When this option is enabled, all heap accesses go through get32() etc methods, that access the proper slice for the pointer. We also fix up non-compiled code as well, modifying hand-written HEAP8[x] = 5 into set8(x, 5) and so forth, automatically. This is done on all the code that is seen at compile time, which includes all JS library code, --pre-js and --post-js, as well as EM_ASM code chunks.

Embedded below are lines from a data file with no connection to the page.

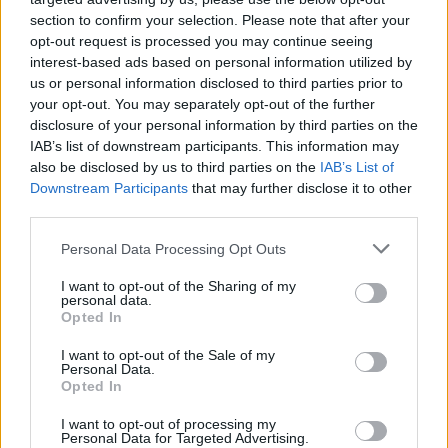
section to confirm your selection. Please note that after your
la Red de Display,
opt-out request is processed you may continue seeing
¿cuál de las
interest-based ads based on personal information utilized by
us or personal information disclosed to third parties prior to
siguientes acciones
your opt-out. You may separately opt-out of the further
disclosure of your personal information by third parties on the
debería realizar?
IAB’s list of downstream participants. This information may
also be disclosed by us to third parties on the
IAB’s List of
Downstream Participants
that may further disclose it to other
Únicamente incluir palabras clave de concordancia exacta
third parties.
Incluir palabras clave que estén relacionadas con los sitios
web que visitan sus clientes
Personal Data Processing Opt Outs
Únicamente usar el Planificador de palabras clave para
identificar nuevas palabras clave
I want to opt-out of the Sharing of my
Usar una orientación agresiva para identificar nuevas
personal data.
Opted In
palabras clave
I want to opt-out of the Sale of my
Click aquí para ver la respuesta
Personal Data.
Opted In
Incluir palabras clave que estén relacionadas con los
sitios web que visitan sus clientes
I want to opt-out of processing my
Personal Data for Targeted Advertising.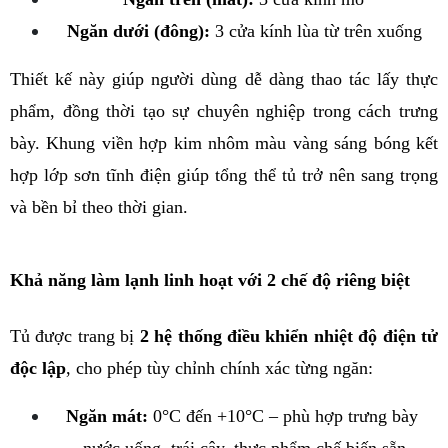
Ngăn dưới (đông):
 3 cửa kính lùa từ trên xuống
Thiết kế này giúp người dùng dễ dàng thao tác lấy thực 
phẩm, đồng thời tạo sự chuyên nghiệp trong cách trưng 
bày. Khung viền hợp kim nhôm màu vàng sáng bóng kết 
hợp lớp sơn tĩnh điện giúp tổng thể tủ trở nên sang trọng 
và bền bỉ theo thời gian.
Khả năng làm lạnh linh hoạt với 2 chế độ riêng biệt
Tủ được trang bị 
2 hệ thống điều khiển nhiệt độ điện tử 
độc lập
, cho phép tùy chỉnh chính xác từng ngăn:
Ngăn mát:
 0°C đến +10°C – phù hợp trưng bày 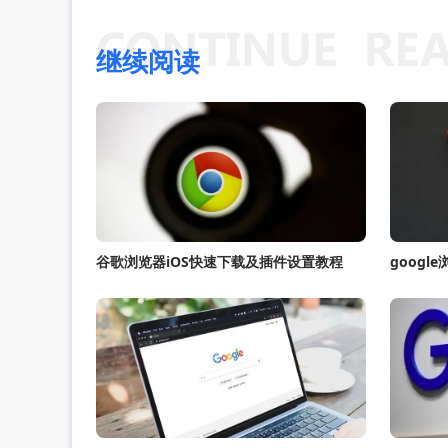
继续阅读
谷歌浏览器iOS快速下载及插件设置教程
goog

However, code that we do not see at compile time cannot be fixed. If you have some external code in another script tag on the same page, you must make sure it uses the proper get*,set* methods if it accesses memory. Also, if you eval some code, as in emscripten_run_script, that is new code only seen at runtime.

Performance

Each memory access must first find the right slice of memory, which adds significant overhead. Also, this code generation mode is not asm.js-compatible. There is therefore a significant slowdown. The slowdown depends on the chunk sizes, it is generally lower for larger ones (around 2.5x on Firefox and 5.0x on Chrome). As non-asm.js, this code is harder to optimize and more variable, so you may see inconsistent performance, see e.g. these bugs:

Allocating a chunk with existing data

Each chunk of split memory has its own buffer of data, and you can in fact use an existing buffer, as shown here:

var success = allocateSplitChunk(2, existingBuffer);
assert(success);
var base = SPLIT_MEMORY*2; // each chunk is size SPLIT_MEMORY, so chunk 2 begins at 2*that value
var read = HEAP8[base + 10]; // reads from offset 10 in existingBuffer!
[..]
releaseSplitChunk(2); // allow other code to use this range of memory

This works both on handwritten JS as in that example (assuming the code is seen at compile time, see "non-compiled code" above), and in normal compiled code. Basically, the existing buffer is "mapped" into the normal linear memory the program sees.

Note that allocateSplitChunk returns whether it succeeded, as the chunk might already be used. You can check the buffers array to see which locations are free.